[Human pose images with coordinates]
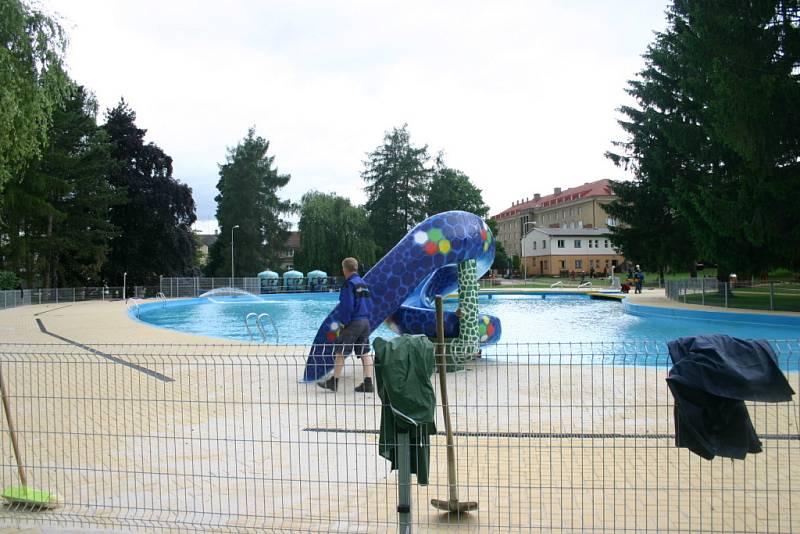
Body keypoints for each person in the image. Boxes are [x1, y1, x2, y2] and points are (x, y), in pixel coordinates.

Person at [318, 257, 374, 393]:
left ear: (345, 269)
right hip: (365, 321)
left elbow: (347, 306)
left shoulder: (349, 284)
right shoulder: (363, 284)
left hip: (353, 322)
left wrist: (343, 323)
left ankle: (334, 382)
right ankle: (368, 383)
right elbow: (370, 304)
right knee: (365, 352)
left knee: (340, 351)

* * *

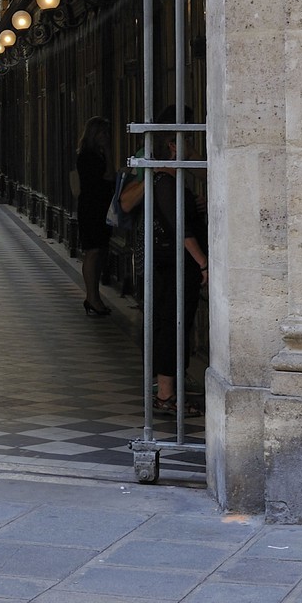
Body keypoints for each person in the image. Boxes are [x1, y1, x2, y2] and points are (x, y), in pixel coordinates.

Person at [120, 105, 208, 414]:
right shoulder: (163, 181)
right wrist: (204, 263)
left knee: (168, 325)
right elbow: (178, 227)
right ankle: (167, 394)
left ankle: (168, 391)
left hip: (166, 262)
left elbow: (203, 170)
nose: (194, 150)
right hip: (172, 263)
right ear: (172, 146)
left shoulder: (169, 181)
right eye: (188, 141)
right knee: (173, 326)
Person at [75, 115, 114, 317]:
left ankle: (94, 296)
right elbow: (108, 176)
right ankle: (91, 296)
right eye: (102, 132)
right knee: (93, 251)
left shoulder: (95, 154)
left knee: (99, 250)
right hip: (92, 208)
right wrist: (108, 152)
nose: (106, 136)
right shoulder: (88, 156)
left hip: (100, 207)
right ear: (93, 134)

◆ ASSIGNED TASK ◆
Set down, exactly as they appear above, all lines from the one that has "left shoulder: (349, 284)" down to the one that has "left knee: (340, 351)", including those two and no others.

◆ THE COMPLETED TASK ◆
left shoulder: (349, 284)
right shoulder: (363, 284)
left hip: (353, 322)
left wrist: (343, 323)
left ankle: (334, 382)
right ankle: (368, 383)
right elbow: (370, 304)
right knee: (365, 352)
left knee: (340, 351)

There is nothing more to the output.